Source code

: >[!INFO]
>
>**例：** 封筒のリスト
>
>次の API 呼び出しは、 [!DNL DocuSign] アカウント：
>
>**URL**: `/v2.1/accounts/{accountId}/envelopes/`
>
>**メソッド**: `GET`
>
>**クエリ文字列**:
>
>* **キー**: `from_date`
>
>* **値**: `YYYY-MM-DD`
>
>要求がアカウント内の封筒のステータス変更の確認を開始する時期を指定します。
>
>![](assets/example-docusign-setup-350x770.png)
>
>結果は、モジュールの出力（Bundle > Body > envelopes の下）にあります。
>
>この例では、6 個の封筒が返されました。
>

***

Requirement
This calls for all of the entries above, repeated exactly.

Solution to this task
Source code

: >[!INFO]
>
>**例：** 封筒のリスト
>
>次の API 呼び出しは、 [!DNL DocuSign] アカウント：
>
>**URL**: `/v2.1/accounts/{accountId}/envelopes/`
>
>**メソッド**: `GET`
>
>**クエリ文字列**:
>
>* **キー**: `from_date`
>
>* **値**: `YYYY-MM-DD`
>
>要求がアカウント内の封筒のステータス変更の確認を開始する時期を指定します。
>
>![](assets/example-docusign-setup-350x770.png)
>
>結果は、モジュールの出力（Bundle > Body > envelopes の下）にあります。
>
>この例では、6 個の封筒が返されました。
>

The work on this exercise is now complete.